Unless I'm severely misunderstanding you, a discrete set (or function) cannot be a dual of a continuous set (or function). If nothing else, the former is countable and the latter is uncountable; there can be no isomorphism between the two.

[adamnemecek]

Unless I'm severely misunderstanding you, a discrete set (or function) cannot be a dual of a continuous set (or function). If nothing else, the former is countable and the latter is uncountable; there can be no isomorphism between the two.

There is. Discrete samples are samples of the continuous space. In order to capture the continous space, you only really need to capture a particular set of samples that you then interpolate between.

The way I interpret isomorphism in this context is if you can capture one space in the other and then convert to the other without a loss of information.

Imagine a polynomial (in the smooth space). You can capture a particular set of points that uniquely determines the polynomial. In some circumstances you can use these samples to reconstruct the original polynomial by interpolating between any of the two points.

[throwawaymath]

Okay, I think I understand what you're getting at. But if you've taken a set of points from a continuous set (like an interval on the reals) and you can put those in bijection with a discrete set, then by definition your subset of the continuous set isn't continuous. It must be discrete.

More succinctly, you actually can't draw an isomorphism between discrete and continuous spaces without losing information from the continuous space.

[adamnemecek]

Here's the thing, your description of the continuous set is already discretized. If we say an interval 4-6 we have captured the continuous space using only two numbers.

I know that this is a silly argument in some sense but this is something that you do naturally that you don't even think about it.

Do you see what I'm getting at? You capture extrema in the discrete space and the interpolate in the smooth space to recreate the smooth curve.

[wenc]

> Imagine a polynomial (in the smooth space). You can capture a particular set of points that uniquely determines the polynomial. In some circumstances you can use these samples to reconstruct the original polynomial by interpolating between any of the two points.

This is not duality though and you do lose information.

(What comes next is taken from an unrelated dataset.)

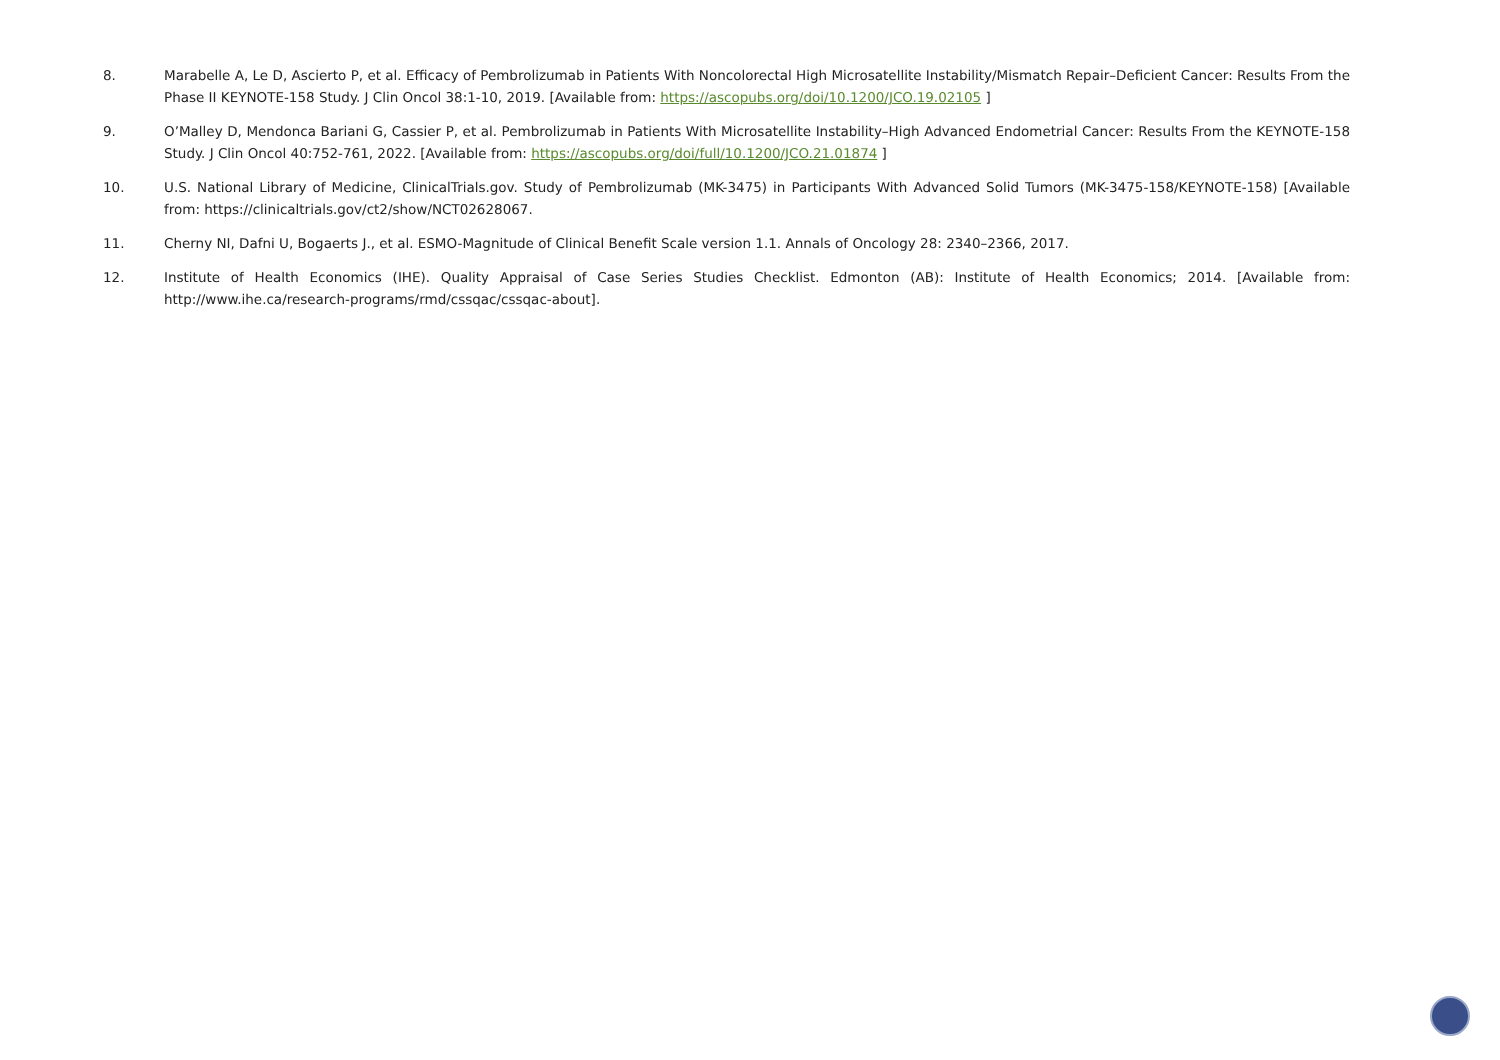8. Marabelle A, Le D, Ascierto P, et al. Efficacy of Pembrolizumab in Patients With Noncolorectal High Microsatellite Instability/Mismatch Repair–Deficient Cancer: Results From the Phase II KEYNOTE-158 Study. J Clin Oncol 38:1-10, 2019. [Available from: https://ascopubs.org/doi/10.1200/JCO.19.02105 ]
9. O’Malley D, Mendonca Bariani G, Cassier P, et al. Pembrolizumab in Patients With Microsatellite Instability–High Advanced Endometrial Cancer: Results From the KEYNOTE-158 Study. J Clin Oncol 40:752-761, 2022. [Available from: https://ascopubs.org/doi/full/10.1200/JCO.21.01874 ]
10. U.S. National Library of Medicine, ClinicalTrials.gov. Study of Pembrolizumab (MK-3475) in Participants With Advanced Solid Tumors (MK-3475-158/KEYNOTE-158) [Available from: https://clinicaltrials.gov/ct2/show/NCT02628067.
11. Cherny NI, Dafni U, Bogaerts J., et al. ESMO-Magnitude of Clinical Benefit Scale version 1.1. Annals of Oncology 28: 2340–2366, 2017.
12. Institute of Health Economics (IHE). Quality Appraisal of Case Series Studies Checklist. Edmonton (AB): Institute of Health Economics; 2014. [Available from: http://www.ihe.ca/research-programs/rmd/cssqac/cssqac-about].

For instance let’s say one has a cubic polynomial and one samples 5 points from it and stores those points. If one didn’t know the original order was cubic, and if one tried to interpolate over the 5 points to fit a quintic, that would be an incorrect reconstruction.

[adamnemecek]

You don't lose information if you pick your points correctly (you store only the extrema). In the cubic case, you need the two extrema (one minimum and one maximum and you need to know whether each extremum is a min or max) and then interpolate between them.

[wenc]

Unfortunately this is incorrect. Extrema do not always exist (consider y=x^3) and they do not uniquely define a polynomial (y=x^2 and y=x^4 both have minima at x=0).

[adamnemecek]

Unfortunately this is incorrect. Those minima are not the same. Remember that dual points have a real part and a dual part that indicates the rate of change at that point. The real part is the same but the dual is different.

[wenc]

My point is it’s not possible to uniquely reconstruct an arbitrary polynomial by just knowing the extrema because there may be information loss in the general case. I will stop here.